Taiwan grows a lot of tea, too. The island’s oolongs account for 20 percent of oolong production worldwide. It’s also the birthplace of pearl milk tea, also known as bubble or boba tea. Taiwanese are mad for the style of tea, which contains tapioca pearls in the liquid.
Our Pinglin Pouchong, also called “flower oolong,” involves a process in which artisans wrap tea leaves in paper. Pouchong means “the wrapped kind” in Chinese. Tea connoisseurs around the world clamor for Taiwanese tea, and Pinglin Pouchong is among the island’s tea treasures. This winter-harvested tea is from the Pinglin District in New Taipei City, in northern Taiwan. Most of Taiwan’s premium pouchong oolongs come from this region.
Oriental Beauty (Taiwan, South China tea region)
In addition to bubble tea and night markets, Taiwan also is the source of the world’s Formosa oolongs. Formosas (Portuguese explorers called the tea formosa, which means “beautiful” in Portuguese) are darker than most oolongs, with autumnal leafy notes and hints of raisin and ripe fruit.
Our famous Oriental Beauty, also known as Bai Hao, comes from Mount Ali in the northern part of the island. Once the summer-harvested leaves are picked, tea artisans oxidize the tea more than most Taiwanese oolongs. Insects nibble on Oriental Beauty tea leaves while they are on the plants. Instead of ruining the tea, the insect activity enhances the flavor. Oriental Beauty is smooth and sweet, with a unique aroma of ripe peaches and honey.
Bi Tan Piao Xue (Sichuan Province, Southwest China tea region)
People around the world associate China’s Sichuan Province with Sichuan food: spicy, garlicky and often punched with the unique flavor of Sichuan peppercorn. The peppercorns, which numb mouths and in fact are not peppercorns (they are berries from a plant in the same family as citrus plants and rue), make Sichuan food instantly recognizable.
Sichuan also is huge, the second-largest of all Chinese provinces. The name translates as “four rivers,” referring to the Jialing, Jinsha, Min and Tuo.
Another Sichuan fact: it is home to the famous, and endangered, giant panda.
We adore jasmine green tea. The jasmine blossoms add such finesse and elegance to the teas that incorporate them. Our Bi Tan Piao Xue, which means “snowflakes falling upon a jade pond,” is the most exquisite jasmine green tea on the market, in our opinion.
Suffused with delicate aromas and flavors from the real, and fresh, jasmine blossoms used to perfume the tea, this tea transports us.
Tiger Mountain Raw Puerh Tea (Yunnan Province, Southwest China tea region)

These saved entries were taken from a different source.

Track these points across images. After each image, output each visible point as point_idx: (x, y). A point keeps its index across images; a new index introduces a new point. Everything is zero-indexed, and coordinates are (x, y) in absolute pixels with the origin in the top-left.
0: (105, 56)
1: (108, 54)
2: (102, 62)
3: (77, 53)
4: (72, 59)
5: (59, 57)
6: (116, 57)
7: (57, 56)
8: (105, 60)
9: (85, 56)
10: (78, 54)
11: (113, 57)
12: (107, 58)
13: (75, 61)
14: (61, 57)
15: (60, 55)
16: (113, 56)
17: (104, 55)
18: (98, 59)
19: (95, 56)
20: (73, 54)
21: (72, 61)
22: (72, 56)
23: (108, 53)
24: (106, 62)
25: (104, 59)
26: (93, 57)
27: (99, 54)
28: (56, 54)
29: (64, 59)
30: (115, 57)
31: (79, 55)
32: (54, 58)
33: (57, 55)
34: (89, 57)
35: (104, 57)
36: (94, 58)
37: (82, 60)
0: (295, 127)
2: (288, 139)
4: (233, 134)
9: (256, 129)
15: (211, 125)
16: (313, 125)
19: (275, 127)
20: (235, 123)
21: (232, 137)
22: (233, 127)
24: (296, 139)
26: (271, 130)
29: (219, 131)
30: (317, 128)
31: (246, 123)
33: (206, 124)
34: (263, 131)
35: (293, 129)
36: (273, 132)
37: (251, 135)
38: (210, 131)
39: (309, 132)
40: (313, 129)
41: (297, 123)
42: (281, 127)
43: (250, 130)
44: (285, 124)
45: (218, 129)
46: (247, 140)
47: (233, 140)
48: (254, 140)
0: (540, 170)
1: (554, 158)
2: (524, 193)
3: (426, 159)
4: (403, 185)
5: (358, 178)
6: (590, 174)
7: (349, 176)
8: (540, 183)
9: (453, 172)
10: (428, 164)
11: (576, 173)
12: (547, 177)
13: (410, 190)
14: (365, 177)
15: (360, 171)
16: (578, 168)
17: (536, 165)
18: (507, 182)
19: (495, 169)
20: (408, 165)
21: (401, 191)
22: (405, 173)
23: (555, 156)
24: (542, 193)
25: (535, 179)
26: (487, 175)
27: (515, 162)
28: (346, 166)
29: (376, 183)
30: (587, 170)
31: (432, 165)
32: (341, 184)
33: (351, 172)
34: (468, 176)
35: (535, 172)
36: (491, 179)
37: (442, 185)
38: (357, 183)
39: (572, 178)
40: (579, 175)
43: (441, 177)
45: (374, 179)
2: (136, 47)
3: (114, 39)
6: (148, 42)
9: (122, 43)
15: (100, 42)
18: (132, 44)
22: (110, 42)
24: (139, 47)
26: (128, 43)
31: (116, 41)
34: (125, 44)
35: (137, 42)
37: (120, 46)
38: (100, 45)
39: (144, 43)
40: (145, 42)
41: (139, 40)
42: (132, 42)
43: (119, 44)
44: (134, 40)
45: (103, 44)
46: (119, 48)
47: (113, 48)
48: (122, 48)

This is where it all began for tea: Yunnan. This beautiful assortment of tropical paradises and mountains reaching above 20,000 feet is the birthplace of tea. The tea plants thrived in temperate parts of the province, where it wasn’t punishingly cold and high, nor sweltering.
One of the most interesting things about Yunnan is its ethnic diversity. Of China’s 55 ethnic minorities, 25 of them live in Yunnan. The region has China’s highest concentration of ethnic minorities. More than sixty languages and dialects are spoken.
It also supports another kind of diversity: mushrooms. The province boasts more than 800 varieties of the fungi, with the most popular being matsutake, jizong and penny buns (porcinis).
Naturally, as the birthplace of tea, Yunnan also grows a wide range of teas. Among others, it is famous for the style of tea called pu-erh, which is fermented tea normally sold in cakes.
We carry a variety of pu-erhs, including Tiger Mountain. This special tea, crafted out of the leaves of wild tea trees, offers strong Cha Qi (tea energy) and a certain pear fruitiness.
The tea gets its name from Tiger Mountain, where it is grown. Once brewed the flavors are complex and bright, with a pleasing balance of bitter and sweet.
People frequently age pu-erhs, just as they age ine. This young pu-erh, fro 2017, is delicious now, but is also a great candidate for further aging.